The types of comments I've found useful are ones that explain "why". Either summarizing a function or class at a high level (why I should use this thing, why it exists), or explaining a single line iff it's highly counter-intuitive. e.g.,
"This is a Foo to replace the broken one in the Bar library, which doesn't frotz Baz correctly."
"Yes, we actually have to do this because Qux isn't in magic mode yet."
I figure a comment is worth it if it's highly likely to save someone from ripping out/changing a section just to see why it's done that way (which is sometimes a fun exercise, but mostly just reminds you of some subtle detail you forgot).
After reading "Refactoring" by Martin Fowler, I would say "comments are bugs". I still operate that way, excepting a one-line description of a function or class. In rare situations, a longer explanation of convoluted code is called for.

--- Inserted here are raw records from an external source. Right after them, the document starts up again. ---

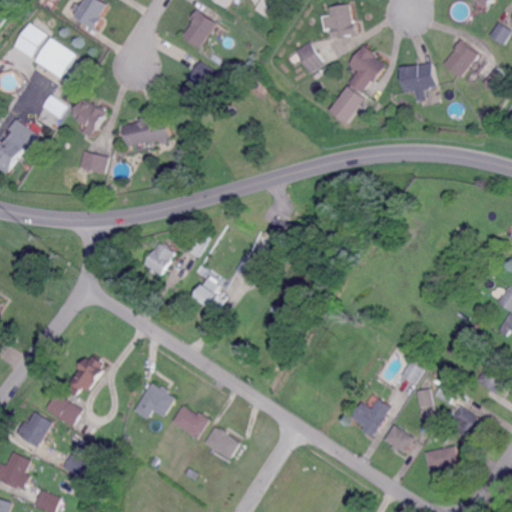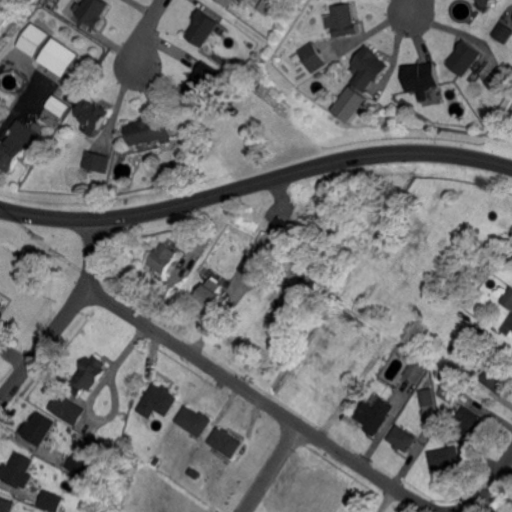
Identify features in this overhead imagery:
building: (488, 1)
building: (226, 2)
building: (228, 2)
building: (489, 2)
building: (268, 6)
building: (270, 7)
road: (415, 7)
building: (92, 10)
building: (93, 10)
building: (342, 19)
building: (342, 20)
building: (202, 26)
building: (201, 27)
building: (502, 31)
building: (503, 32)
road: (141, 36)
building: (33, 39)
building: (58, 56)
building: (311, 56)
building: (312, 56)
building: (463, 57)
building: (464, 57)
building: (60, 58)
building: (296, 58)
building: (368, 67)
building: (369, 67)
building: (421, 77)
building: (498, 77)
building: (420, 78)
building: (498, 79)
building: (204, 81)
building: (202, 82)
building: (349, 103)
building: (58, 104)
building: (481, 104)
building: (441, 106)
road: (17, 108)
building: (94, 113)
building: (91, 116)
building: (473, 120)
building: (0, 121)
building: (1, 124)
building: (149, 129)
building: (147, 130)
building: (17, 144)
building: (15, 151)
building: (96, 160)
building: (96, 160)
road: (255, 183)
building: (98, 188)
building: (112, 191)
building: (283, 222)
building: (200, 242)
building: (260, 248)
building: (161, 257)
building: (161, 260)
building: (249, 265)
building: (214, 274)
building: (211, 292)
building: (212, 294)
building: (507, 297)
building: (508, 298)
building: (0, 302)
building: (1, 304)
road: (65, 315)
building: (507, 324)
building: (508, 326)
building: (413, 371)
building: (89, 372)
building: (415, 372)
building: (89, 374)
building: (496, 375)
building: (498, 375)
building: (448, 390)
building: (449, 391)
building: (425, 396)
building: (427, 397)
building: (157, 400)
building: (158, 402)
building: (65, 408)
building: (67, 408)
building: (373, 415)
building: (374, 416)
building: (192, 419)
building: (194, 422)
building: (469, 422)
building: (470, 422)
building: (38, 428)
road: (304, 429)
building: (37, 430)
building: (444, 433)
building: (401, 438)
building: (403, 438)
building: (127, 440)
building: (224, 441)
building: (225, 443)
building: (444, 457)
building: (446, 457)
building: (156, 461)
building: (78, 464)
building: (80, 466)
road: (265, 467)
building: (17, 470)
building: (18, 470)
building: (191, 471)
building: (89, 472)
building: (50, 500)
building: (51, 500)
building: (6, 504)
building: (7, 504)
road: (413, 507)
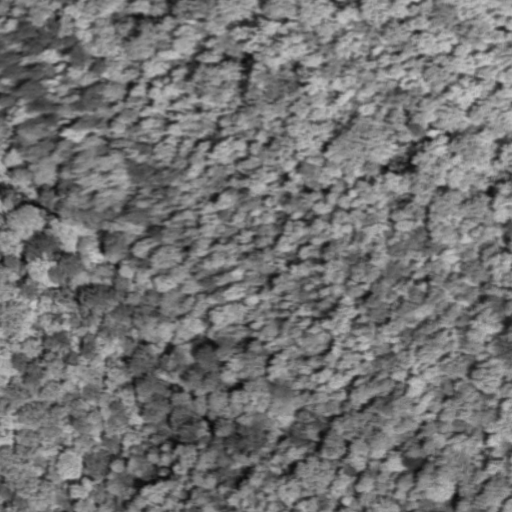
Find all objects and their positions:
park: (101, 172)
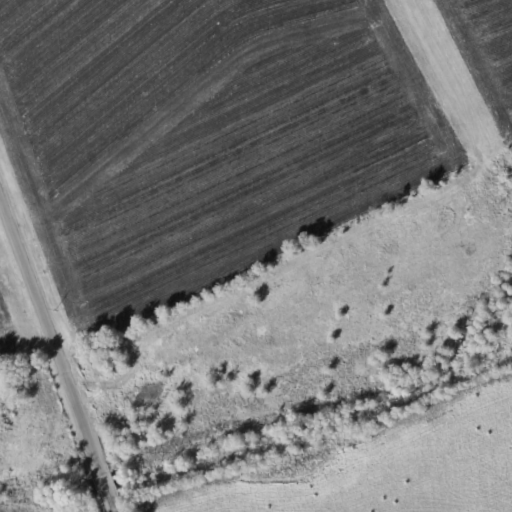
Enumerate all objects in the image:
road: (56, 356)
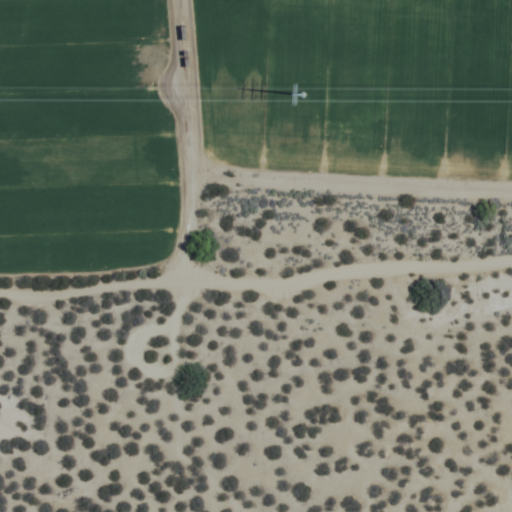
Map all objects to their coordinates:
power tower: (303, 90)
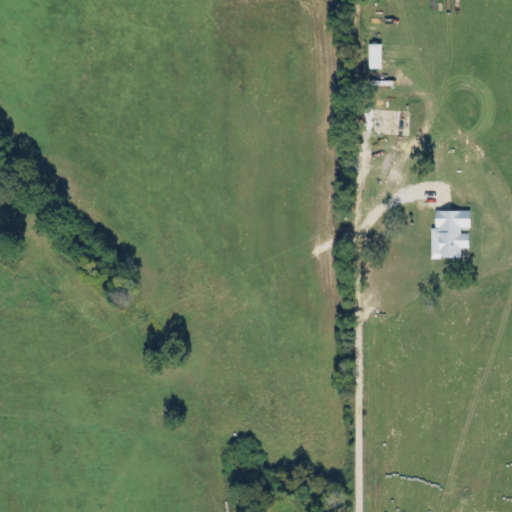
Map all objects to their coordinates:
building: (449, 235)
road: (321, 391)
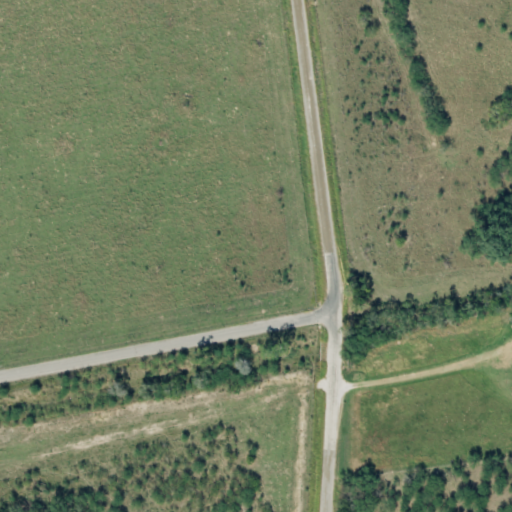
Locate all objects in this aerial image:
road: (333, 255)
road: (168, 343)
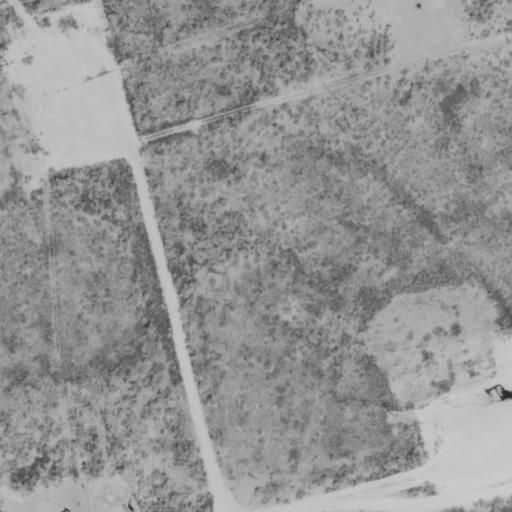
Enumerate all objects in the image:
road: (396, 477)
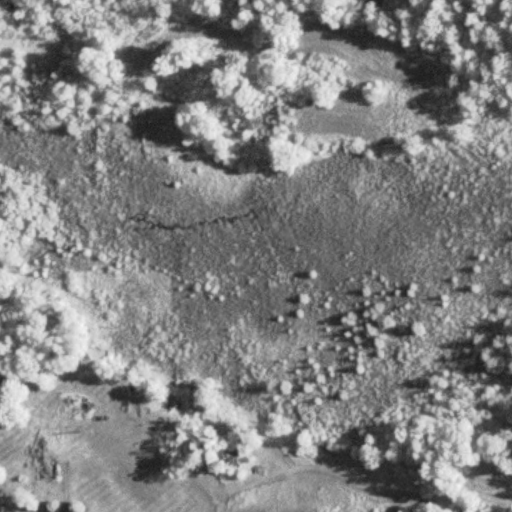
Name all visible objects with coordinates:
building: (43, 469)
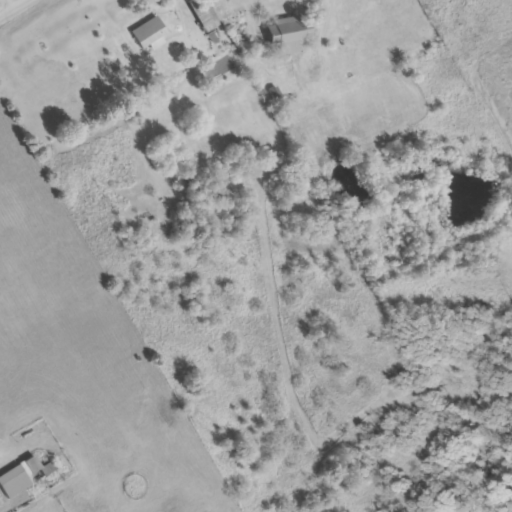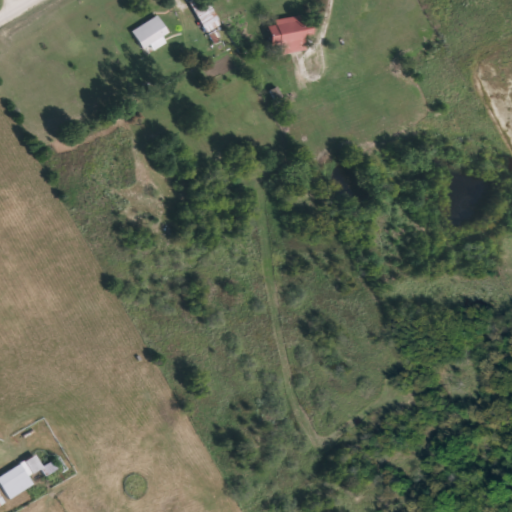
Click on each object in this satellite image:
road: (182, 2)
road: (11, 4)
road: (14, 8)
building: (203, 14)
building: (207, 15)
building: (148, 32)
building: (289, 33)
road: (319, 33)
building: (152, 34)
building: (290, 35)
building: (216, 37)
building: (21, 477)
building: (13, 481)
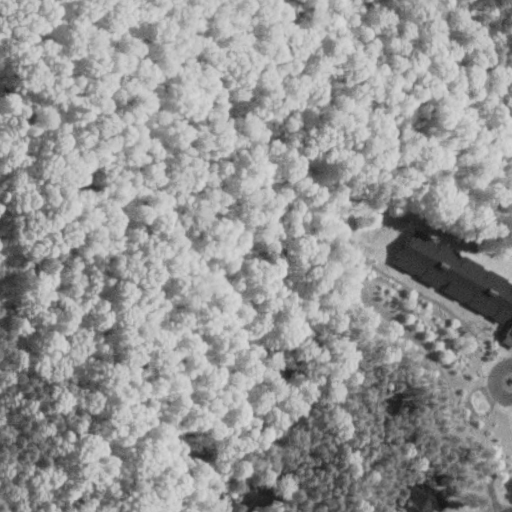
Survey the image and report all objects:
building: (457, 277)
building: (418, 498)
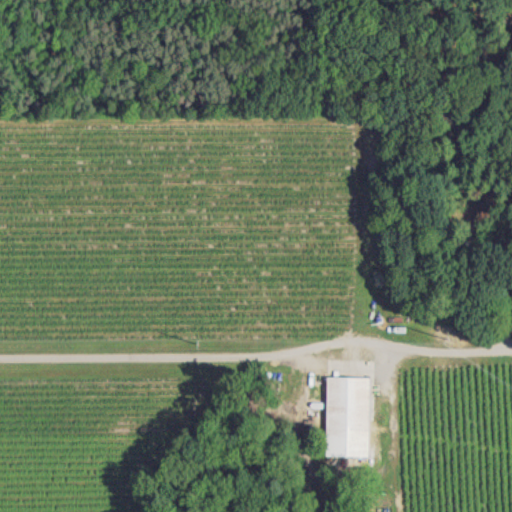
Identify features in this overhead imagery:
road: (256, 356)
building: (345, 417)
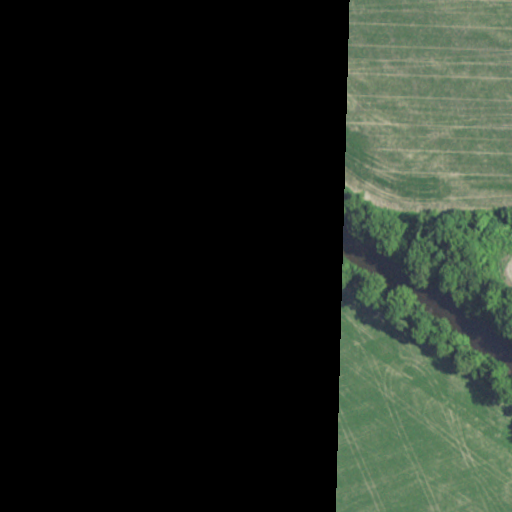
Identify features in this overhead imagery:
road: (255, 214)
road: (66, 371)
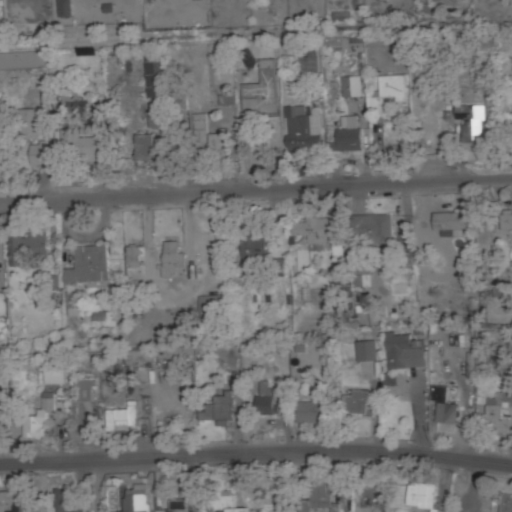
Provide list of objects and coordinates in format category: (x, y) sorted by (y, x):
building: (64, 7)
building: (24, 59)
building: (309, 61)
building: (156, 74)
building: (352, 85)
building: (262, 89)
building: (388, 90)
building: (350, 121)
building: (30, 122)
building: (200, 128)
building: (158, 130)
building: (303, 130)
building: (473, 130)
building: (347, 139)
building: (219, 142)
building: (145, 145)
building: (36, 153)
road: (256, 189)
building: (450, 221)
building: (506, 221)
building: (373, 227)
building: (318, 233)
building: (27, 247)
building: (254, 247)
building: (134, 255)
building: (171, 257)
building: (89, 264)
building: (205, 301)
building: (367, 350)
building: (404, 352)
building: (56, 376)
building: (86, 389)
building: (266, 397)
building: (357, 401)
building: (445, 405)
building: (4, 408)
building: (217, 409)
building: (311, 411)
building: (498, 412)
building: (123, 417)
building: (38, 419)
road: (256, 453)
building: (423, 496)
building: (137, 498)
building: (327, 499)
building: (223, 500)
building: (66, 501)
building: (9, 502)
building: (506, 502)
building: (176, 505)
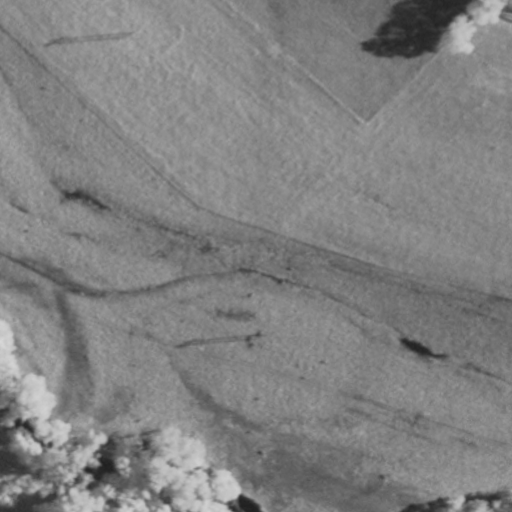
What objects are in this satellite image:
power tower: (257, 338)
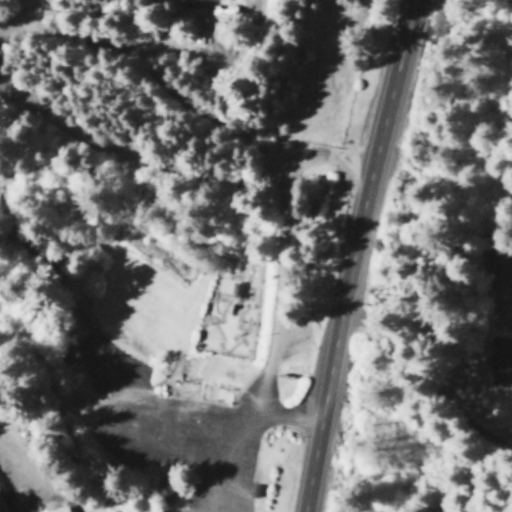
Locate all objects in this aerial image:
road: (359, 255)
building: (494, 266)
building: (72, 349)
building: (498, 360)
road: (427, 406)
road: (236, 427)
building: (162, 490)
building: (56, 509)
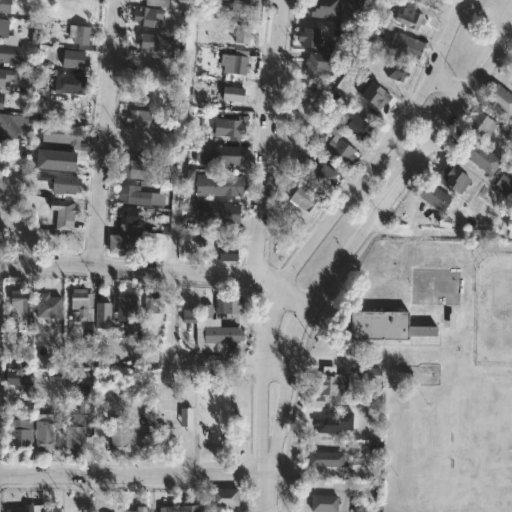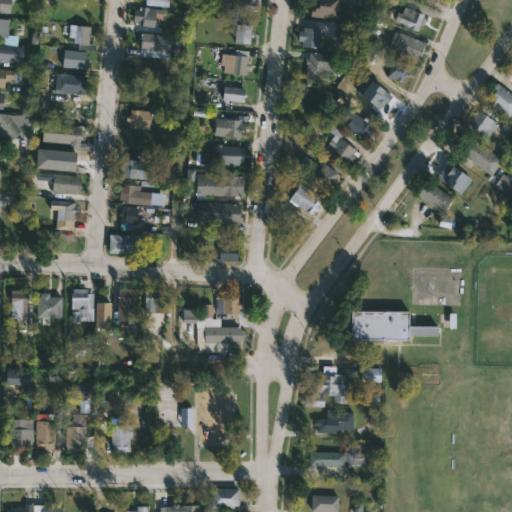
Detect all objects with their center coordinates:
building: (155, 2)
building: (155, 2)
building: (3, 5)
building: (236, 5)
building: (238, 6)
building: (325, 8)
building: (323, 9)
building: (144, 14)
building: (407, 14)
building: (146, 16)
building: (410, 18)
building: (2, 27)
building: (3, 27)
building: (240, 33)
building: (242, 34)
building: (77, 35)
building: (79, 35)
building: (309, 37)
building: (308, 39)
building: (152, 44)
building: (405, 44)
building: (154, 45)
building: (405, 45)
building: (9, 52)
building: (11, 53)
building: (73, 58)
building: (75, 59)
building: (233, 62)
building: (234, 64)
building: (314, 64)
building: (316, 70)
building: (396, 70)
building: (397, 70)
building: (8, 75)
building: (5, 76)
road: (451, 81)
building: (67, 83)
building: (69, 83)
building: (232, 93)
building: (375, 93)
building: (232, 95)
building: (0, 96)
building: (500, 99)
building: (1, 100)
building: (501, 100)
building: (136, 118)
building: (138, 119)
building: (480, 122)
building: (12, 123)
building: (481, 123)
building: (10, 124)
building: (356, 124)
building: (357, 125)
building: (228, 127)
building: (229, 127)
road: (109, 133)
building: (63, 135)
building: (65, 135)
road: (268, 139)
building: (338, 146)
building: (339, 146)
road: (381, 149)
building: (223, 154)
building: (226, 155)
building: (479, 155)
building: (482, 157)
building: (54, 158)
building: (55, 159)
building: (143, 167)
building: (144, 169)
building: (322, 176)
building: (324, 177)
building: (453, 178)
building: (453, 178)
building: (60, 182)
building: (66, 184)
building: (215, 184)
building: (218, 184)
building: (503, 184)
building: (138, 195)
building: (139, 196)
building: (431, 196)
building: (433, 196)
building: (302, 199)
building: (304, 199)
building: (215, 212)
building: (218, 212)
building: (61, 213)
building: (63, 214)
building: (128, 215)
building: (125, 217)
road: (355, 240)
building: (125, 243)
building: (127, 244)
building: (226, 252)
building: (228, 253)
road: (142, 269)
road: (293, 297)
building: (153, 301)
building: (13, 304)
building: (18, 304)
building: (78, 304)
building: (126, 304)
building: (227, 304)
building: (47, 305)
building: (48, 305)
building: (81, 305)
building: (153, 307)
building: (125, 308)
park: (493, 311)
building: (100, 312)
building: (102, 315)
building: (380, 325)
building: (214, 326)
building: (385, 326)
road: (316, 359)
park: (435, 367)
building: (16, 374)
building: (370, 374)
building: (18, 377)
road: (263, 381)
building: (332, 384)
building: (330, 386)
building: (78, 390)
building: (75, 393)
building: (313, 400)
building: (184, 416)
building: (185, 416)
building: (76, 418)
building: (332, 421)
building: (44, 432)
building: (20, 433)
building: (17, 434)
building: (74, 434)
building: (41, 435)
building: (75, 437)
building: (118, 438)
building: (120, 438)
road: (193, 455)
building: (326, 458)
building: (321, 459)
road: (134, 474)
road: (268, 494)
building: (221, 497)
building: (224, 497)
building: (321, 503)
building: (323, 503)
building: (19, 508)
building: (32, 508)
building: (45, 508)
building: (176, 508)
building: (178, 508)
building: (136, 509)
building: (138, 509)
building: (218, 511)
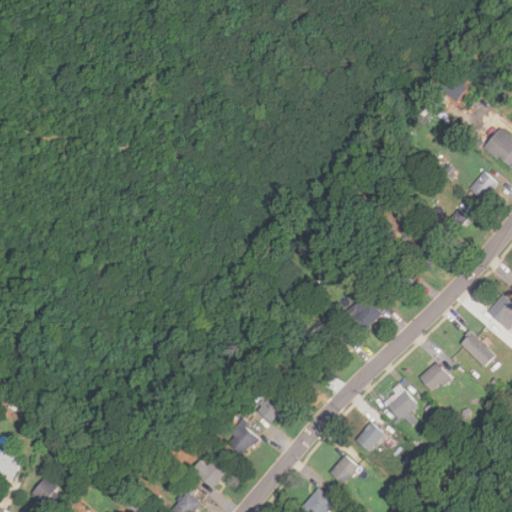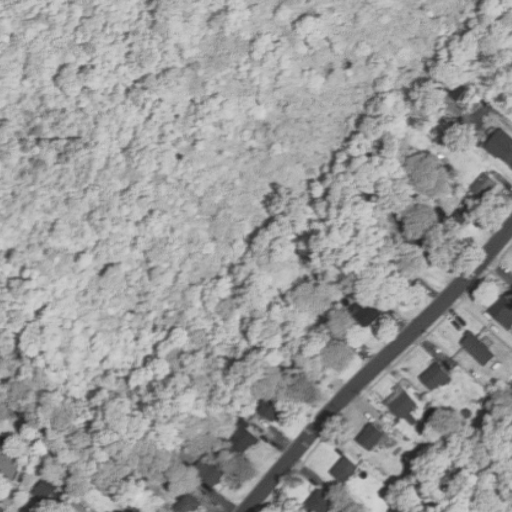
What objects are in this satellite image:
building: (502, 146)
building: (502, 146)
building: (485, 185)
building: (485, 185)
building: (460, 219)
building: (456, 224)
building: (429, 252)
building: (399, 283)
building: (367, 311)
building: (503, 311)
building: (504, 311)
building: (364, 313)
building: (334, 343)
building: (479, 349)
building: (479, 349)
road: (376, 366)
building: (303, 374)
building: (435, 376)
building: (436, 377)
building: (401, 401)
building: (403, 405)
building: (273, 406)
building: (273, 408)
building: (371, 435)
building: (372, 436)
building: (242, 437)
building: (243, 437)
building: (9, 464)
building: (8, 466)
building: (345, 469)
building: (346, 469)
building: (211, 471)
building: (213, 471)
building: (49, 493)
building: (50, 495)
building: (189, 502)
building: (320, 502)
building: (321, 502)
building: (187, 503)
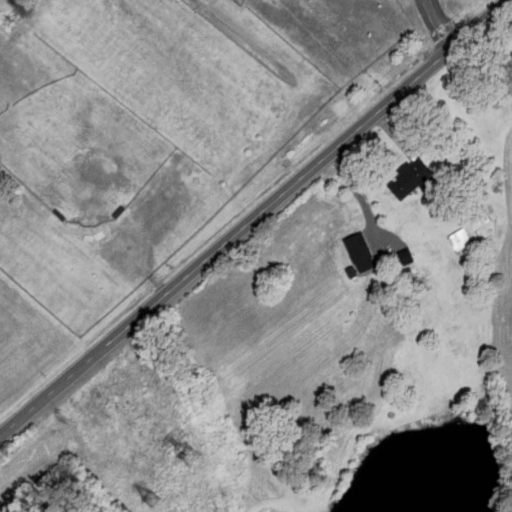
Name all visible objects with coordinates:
road: (437, 25)
park: (168, 70)
park: (80, 150)
building: (412, 178)
building: (409, 179)
road: (356, 192)
building: (475, 217)
road: (253, 218)
building: (460, 238)
building: (457, 239)
building: (360, 250)
building: (361, 251)
building: (405, 257)
power tower: (190, 459)
power tower: (152, 500)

Yes, I am still trying to reconcile this with "Literate Programming", unsuccessfully.
"This is a Foo to replace the broken one in the Bar library, which doesn't frotz Baz correctly." "Yes, we actually have to do this because Qux isn't in magic mode yet."
I figure a comment is worth it if it's highly likely to save someone from ripping out/changing a section just to see why it's done that way (which is sometimes a fun exercise, but mostly just reminds you of some subtle detail you forgot).